2. if absence is less informative, maybe you should be mining association rules, not clusters
Either way, without understanding your data these numbers are as good as random numbers. You can easily cluster random numbers, and spend weeks to get the best useless result!
Can your problem be treated as a Bag-of-words model, where each article (observation row) has no more than 100 terms?
Anyway, I think your have to give more information and examples about "why" and "how" you want to cluster these data. For example, we have:
1 2 3
2 3 4
2 3 4 5
1 2 3 4
3 4 6
6 7 8
9 10
9 11
10 12 13 14
What is your expected clustering? How many clusters are there in this clustering? Only two clusters?
Before you give more information, according to you current description, I think you do not need a cluster algorithm, but a structure of connected components. The first round you process the dataset to get the information of connected components, and you need a second round to check each row belong to which connected components. Take the example above, first round:
1 2 3 : 1 <- 1, 1 <- 2, 1 <- 3 (all point linked to the smallest point to
represent they are belong to the same cluster of the smallest point)

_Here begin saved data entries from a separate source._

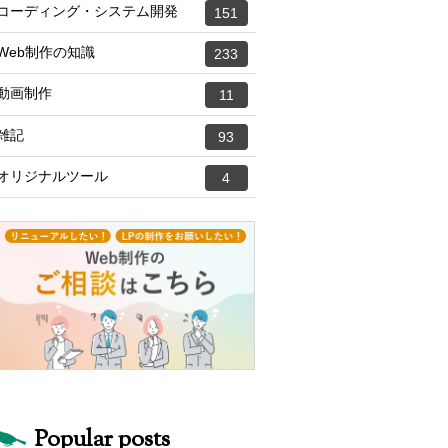
コーディング・システム開発
151
Web制作の知識
233
動画制作
11
雑記
93
オリジナルツール
4
Popular posts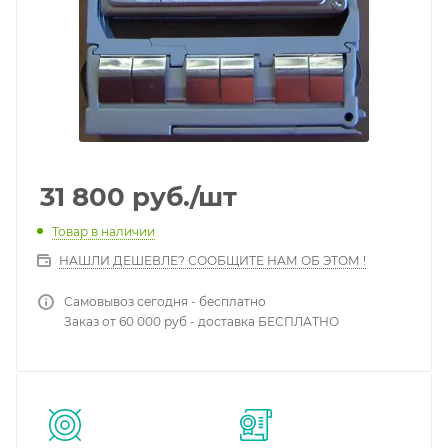
31 800
руб.
/шт
Товар в наличии
НАШЛИ ДЕШЕВЛЕ? СООБЩИТЕ НАМ ОБ ЭТОМ !
Самовывоз сегодня - бесплатно
Заказ от 60 000 руб - доставка БЕСПЛАТНО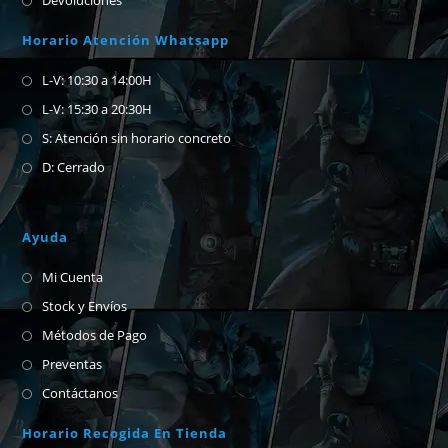
Devoluciones
Horario Atención Whatsapp
L-V: 10:30 a 14:00H
L-V: 15:30 a 20:30H
S: Atención sin horario concreto
D: Cerrado
Ayuda
Mi Cuenta
Stock y Envíos
Métodos de Pago
Preventas
Contáctanos
Horario Recogida En Tienda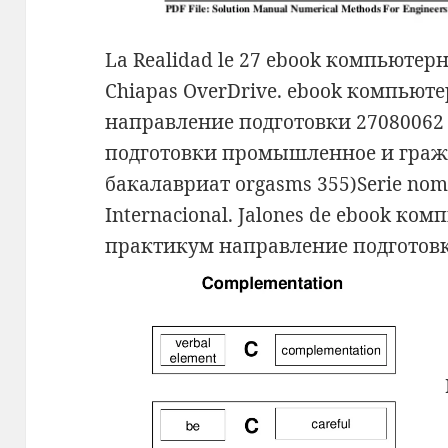
La Realidad le 27 ebook компьютер
Chiapas OverDrive. ebook компьют
направление подготовки 27080062
подготовки промышленное и граж
бакалавриат orgasms 355)Serie nomme
Internacional. Jalones de ebook ко
практикум направление подготовки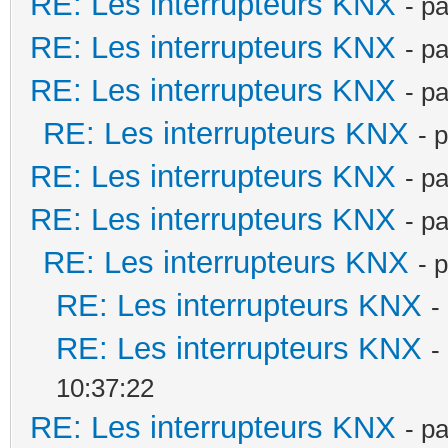
RE: Les interrupteurs KNX
- p
RE: Les interrupteurs KNX
- p
RE: Les interrupteurs KNX
- p
RE: Les interrupteurs KNX
- 
RE: Les interrupteurs KNX
- p
RE: Les interrupteurs KNX
- p
RE: Les interrupteurs KNX
- 
RE: Les interrupteurs KNX
-
RE: Les interrupteurs KNX
-
10:37:22
RE: Les interrupteurs KNX
- p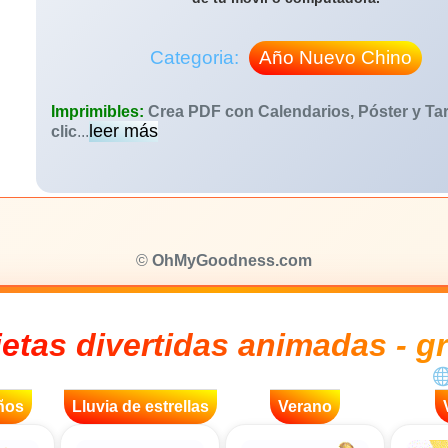
Categoria:
Año Nuevo Chino
Imprimibles:
Crea PDF con Calendarios, Póster y Tar
leer más
clic
...
©
OhMyGoodness.com
jetas divertidas animadas - gr
ños
Lluvia de estrellas
Verano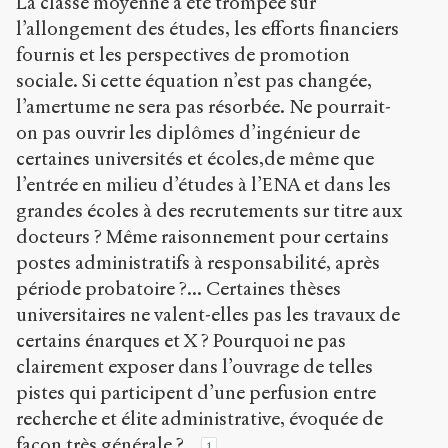
La classe moyenne a été trompée sur
l’allongement des études, les efforts financiers
fournis et les perspectives de promotion
sociale. Si cette équation n’est pas changée,
l’amertume ne sera pas résorbée. Ne pourrait-
on pas ouvrir les diplômes d’ingénieur de
certaines universités et écoles,de même que
l’entrée en milieu d’études à l’ENA et dans les
grandes écoles à des recrutements sur titre aux
docteurs ? Même raisonnement pour certains
postes administratifs à responsabilité, après
période probatoire ?... Certaines thèses
universitaires ne valent-elles pas les travaux de
certains énarques et X ? Pourquoi ne pas
clairement exposer dans l’ouvrage de telles
pistes qui participent d’une perfusion entre
recherche et élite administrative, évoquée de
façon très générale ?...
1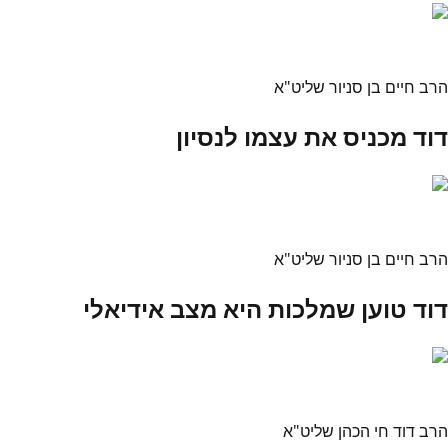
הרב חיים בן סניור שליט"א
דוד מכניס את עצמו לנסיון
הרב חיים בן סניור שליט"א
דוד טוען שמלכות היא מצב אידיאלי
הרב דוד חי הכהן שליט"א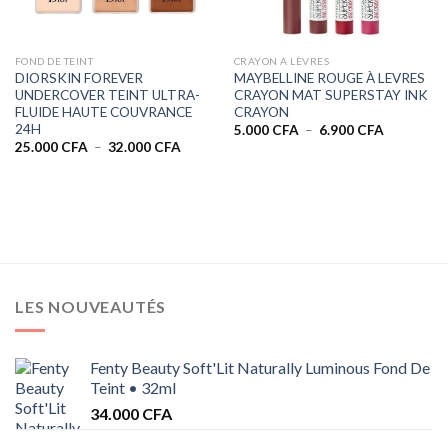
FOND DE TEINT
CRAYON A LÈVRES
DIORSKIN FOREVER
MAYBELLINE ROUGE À LEVRES
UNDERCOVER TEINT ULTRA-
CRAYON MAT SUPERSTAY INK
FLUIDE HAUTE COUVRANCE
CRAYON
24H
Plage
5.000
CFA
–
6.900
CFA
de
Plage
25.000
CFA
–
32.000
CFA
prix :
de
5.000 CFA
prix :
à
25.000 CFA
6.900 CFA
à
32.000 CFA
LES NOUVEAUTÉS
Fenty Beauty Soft'Lit Naturally Luminous Fond De
Teint • 32ml
34.000
CFA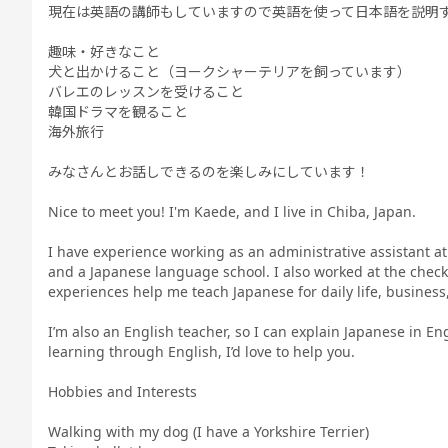
現在は英語の講師もしていますので英語を使って日本語を説明
趣味・好きなこと
犬と出かけること（ヨークシャーテリアを飼っています）
バレエのレッスンを受けること
韓国ドラマを観ること
海外旅行
みなさんとお話しできるのを楽しみにしています！
Nice to meet you! I'm Kaede, and I live in Chiba, Japan.
I have experience working as an administrative assistant a
and a Japanese language school. I also worked at the check-
experiences help me teach Japanese for daily life, business,
I’m also an English teacher, so I can explain Japanese in Eng
learning through English, I’d love to help you.
Hobbies and Interests
Walking with my dog (I have a Yorkshire Terrier)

2 3 4 : 2 <- 4 (2 and 3 have already linked to 1 which is <= 2, so they do
not need to change)
2 3 4 5 : 2 <- 5
1 2 3 4 : 1 <- 4 (in fact this change are not essential because we have
1 <- 2 <- 4, but change this can speed up the second round)
3 4 6 : 3 <- 6
6 7 8 : 6 <- 7, 6 <- 8
9 10 : 9 <- 9, 9 <- 10
9 11 : 9 <- 11
10 11 12 13 14 : 10 <- 12, 10 <- 13, 10 <- 14
Now we have a forest structure to represent the connected components of points. The second round you can easily pick up one point in each row (the smallest one is the best) and trace its root in the forest. The rows which have the same root are in the same, in your words, cluster. For example:
1 2 3 : 1 <- 1, cluster root 1
2 3 4 5 : 1 <- 1 <- 2, cluster root 1
6 7 8 : 1 <- 1 <- 3 <- 6, cluster root 1
9 10 : 9 <- 9, cluster root 9
10 11 12 13 14 : 9 <- 9 <- 10, cluster root 9
This process takes O(k) space where k is the number of points, and O(nm + nh) time, where r is the height of the forest structure, where r << m.
I am not sure if this is the result you want.